## GOAL OF THE EXERCISE
Retype the data that follows line by line, exactly, and leave its pictures out.

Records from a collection
■ ■ ■ ■

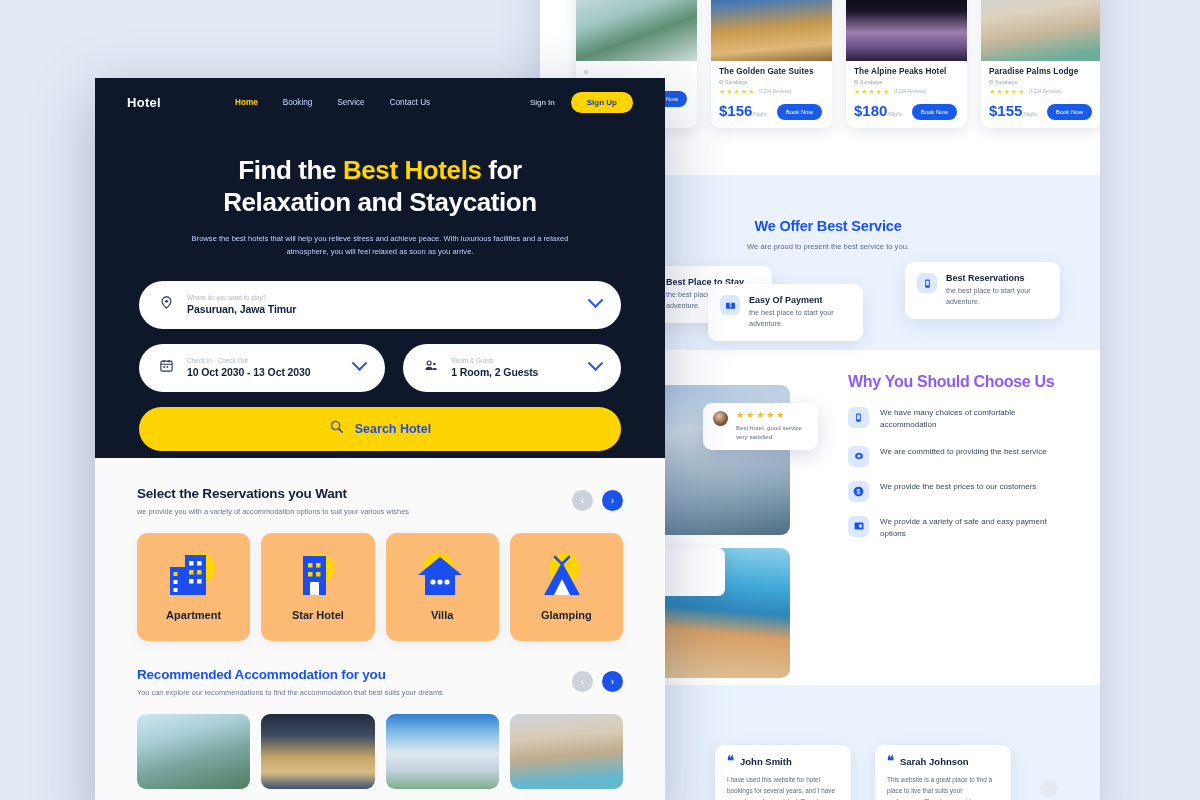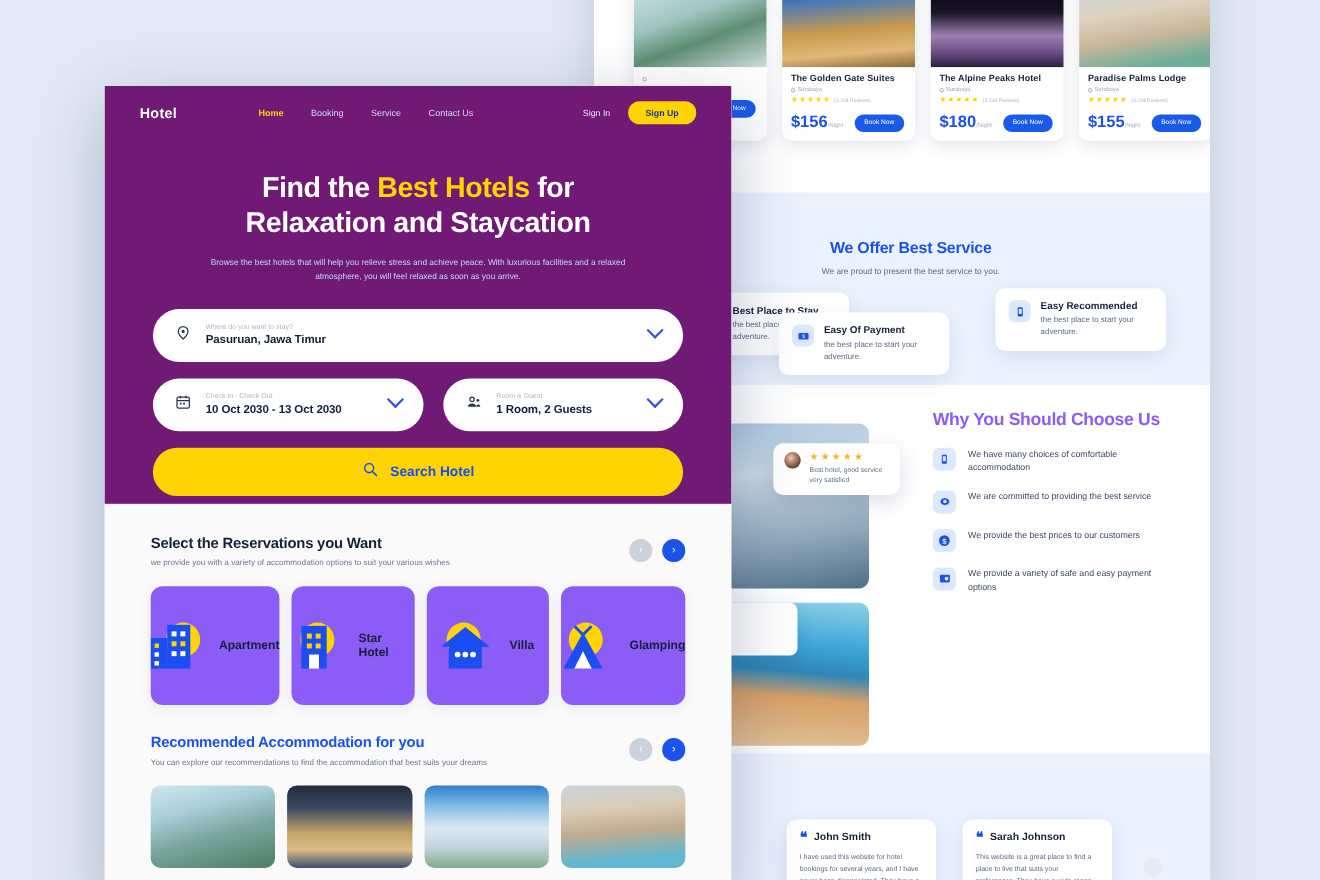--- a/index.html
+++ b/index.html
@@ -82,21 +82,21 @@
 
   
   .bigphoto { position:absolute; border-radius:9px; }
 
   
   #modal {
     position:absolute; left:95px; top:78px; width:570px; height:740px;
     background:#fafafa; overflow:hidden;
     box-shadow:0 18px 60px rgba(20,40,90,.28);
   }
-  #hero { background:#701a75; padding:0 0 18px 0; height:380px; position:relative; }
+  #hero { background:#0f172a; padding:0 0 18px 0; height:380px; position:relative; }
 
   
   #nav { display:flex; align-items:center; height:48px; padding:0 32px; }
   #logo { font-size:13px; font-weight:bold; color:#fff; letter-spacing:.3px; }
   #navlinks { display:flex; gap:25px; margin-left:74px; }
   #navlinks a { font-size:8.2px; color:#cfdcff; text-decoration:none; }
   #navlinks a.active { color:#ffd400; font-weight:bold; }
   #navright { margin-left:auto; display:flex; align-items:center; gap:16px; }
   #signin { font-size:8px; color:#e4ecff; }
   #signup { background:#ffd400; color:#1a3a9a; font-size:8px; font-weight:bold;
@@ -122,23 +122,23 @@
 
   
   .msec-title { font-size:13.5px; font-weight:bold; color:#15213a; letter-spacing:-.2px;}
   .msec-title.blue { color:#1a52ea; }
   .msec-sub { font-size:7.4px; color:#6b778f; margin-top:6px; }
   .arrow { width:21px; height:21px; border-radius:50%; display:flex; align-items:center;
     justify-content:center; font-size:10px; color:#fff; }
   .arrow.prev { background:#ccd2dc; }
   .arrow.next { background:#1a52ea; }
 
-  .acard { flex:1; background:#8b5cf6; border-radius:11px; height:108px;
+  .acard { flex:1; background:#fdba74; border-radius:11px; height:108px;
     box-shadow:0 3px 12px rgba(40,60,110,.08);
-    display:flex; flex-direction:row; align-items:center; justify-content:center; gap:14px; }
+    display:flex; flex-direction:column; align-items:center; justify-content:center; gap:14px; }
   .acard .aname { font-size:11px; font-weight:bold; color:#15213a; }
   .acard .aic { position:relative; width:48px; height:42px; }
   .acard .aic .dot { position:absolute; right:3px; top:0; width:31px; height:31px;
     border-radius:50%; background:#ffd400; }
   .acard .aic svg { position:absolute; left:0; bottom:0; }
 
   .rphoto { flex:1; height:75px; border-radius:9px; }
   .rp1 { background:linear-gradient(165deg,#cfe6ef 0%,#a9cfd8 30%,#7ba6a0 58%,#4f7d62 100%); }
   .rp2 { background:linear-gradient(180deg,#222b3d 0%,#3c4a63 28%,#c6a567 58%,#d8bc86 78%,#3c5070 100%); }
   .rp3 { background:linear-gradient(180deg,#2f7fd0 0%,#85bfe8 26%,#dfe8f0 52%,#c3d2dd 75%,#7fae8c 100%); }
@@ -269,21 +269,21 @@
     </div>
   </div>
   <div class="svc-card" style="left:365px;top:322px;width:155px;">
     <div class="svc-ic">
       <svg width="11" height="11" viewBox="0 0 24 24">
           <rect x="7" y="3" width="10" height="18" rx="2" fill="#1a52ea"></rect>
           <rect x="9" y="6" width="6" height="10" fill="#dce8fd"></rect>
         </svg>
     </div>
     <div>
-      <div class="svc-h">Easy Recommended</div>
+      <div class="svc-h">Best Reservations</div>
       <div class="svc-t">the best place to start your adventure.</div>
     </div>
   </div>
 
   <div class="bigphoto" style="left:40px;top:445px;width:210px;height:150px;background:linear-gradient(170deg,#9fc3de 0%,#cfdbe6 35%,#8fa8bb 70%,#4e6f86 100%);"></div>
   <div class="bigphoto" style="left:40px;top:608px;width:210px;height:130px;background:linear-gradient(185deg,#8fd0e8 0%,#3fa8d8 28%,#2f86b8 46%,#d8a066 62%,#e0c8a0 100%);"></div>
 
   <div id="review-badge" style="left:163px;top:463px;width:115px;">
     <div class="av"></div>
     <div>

■ ■ ■ ■

## EXPECTED ANSWER
--- a/index.html
+++ b/index.html
@@ -82,21 +82,21 @@
 
   
   .bigphoto { position:absolute; border-radius:9px; }
 
   
   #modal {
     position:absolute; left:95px; top:78px; width:570px; height:740px;
     background:#fafafa; overflow:hidden;
     box-shadow:0 18px 60px rgba(20,40,90,.28);
   }
-  #hero { background:#701a75; padding:0 0 18px 0; height:380px; position:relative; }
+  #hero { background:#0f172a; padding:0 0 18px 0; height:380px; position:relative; }
 
   
   #nav { display:flex; align-items:center; height:48px; padding:0 32px; }
   #logo { font-size:13px; font-weight:bold; color:#fff; letter-spacing:.3px; }
   #navlinks { display:flex; gap:25px; margin-left:74px; }
   #navlinks a { font-size:8.2px; color:#cfdcff; text-decoration:none; }
   #navlinks a.active { color:#ffd400; font-weight:bold; }
   #navright { margin-left:auto; display:flex; align-items:center; gap:16px; }
   #signin { font-size:8px; color:#e4ecff; }
   #signup { background:#ffd400; color:#1a3a9a; font-size:8px; font-weight:bold;
@@ -122,23 +122,23 @@
 
   
   .msec-title { font-size:13.5px; font-weight:bold; color:#15213a; letter-spacing:-.2px;}
   .msec-title.blue { color:#1a52ea; }
   .msec-sub { font-size:7.4px; color:#6b778f; margin-top:6px; }
   .arrow { width:21px; height:21px; border-radius:50%; display:flex; align-items:center;
     justify-content:center; font-size:10px; color:#fff; }
   .arrow.prev { background:#ccd2dc; }
   .arrow.next { background:#1a52ea; }
 
-  .acard { flex:1; background:#8b5cf6; border-radius:11px; height:108px;
+  .acard { flex:1; background:#fdba74; border-radius:11px; height:108px;
     box-shadow:0 3px 12px rgba(40,60,110,.08);
-    display:flex; flex-direction:row; align-items:center; justify-content:center; gap:14px; }
+    display:flex; flex-direction:column; align-items:center; justify-content:center; gap:14px; }
   .acard .aname { font-size:11px; font-weight:bold; color:#15213a; }
   .acard .aic { position:relative; width:48px; height:42px; }
   .acard .aic .dot { position:absolute; right:3px; top:0; width:31px; height:31px;
     border-radius:50%; background:#ffd400; }
   .acard .aic svg { position:absolute; left:0; bottom:0; }
 
   .rphoto { flex:1; height:75px; border-radius:9px; }
   .rp1 { background:linear-gradient(165deg,#cfe6ef 0%,#a9cfd8 30%,#7ba6a0 58%,#4f7d62 100%); }
   .rp2 { background:linear-gradient(180deg,#222b3d 0%,#3c4a63 28%,#c6a567 58%,#d8bc86 78%,#3c5070 100%); }
   .rp3 { background:linear-gradient(180deg,#2f7fd0 0%,#85bfe8 26%,#dfe8f0 52%,#c3d2dd 75%,#7fae8c 100%); }
@@ -269,21 +269,21 @@
     </div>
   </div>
   <div class="svc-card" style="left:365px;top:322px;width:155px;">
     <div class="svc-ic">
       <svg width="11" height="11" viewBox="0 0 24 24">
           <rect x="7" y="3" width="10" height="18" rx="2" fill="#1a52ea"></rect>
           <rect x="9" y="6" width="6" height="10" fill="#dce8fd"></rect>
         </svg>
     </div>
     <div>
-      <div class="svc-h">Easy Recommended</div>
+      <div class="svc-h">Best Reservations</div>
       <div class="svc-t">the best place to start your adventure.</div>
     </div>
   </div>
 
   <div class="bigphoto" style="left:40px;top:445px;width:210px;height:150px;background:linear-gradient(170deg,#9fc3de 0%,#cfdbe6 35%,#8fa8bb 70%,#4e6f86 100%);"></div>
   <div class="bigphoto" style="left:40px;top:608px;width:210px;height:130px;background:linear-gradient(185deg,#8fd0e8 0%,#3fa8d8 28%,#2f86b8 46%,#d8a066 62%,#e0c8a0 100%);"></div>
 
   <div id="review-badge" style="left:163px;top:463px;width:115px;">
     <div class="av"></div>
     <div>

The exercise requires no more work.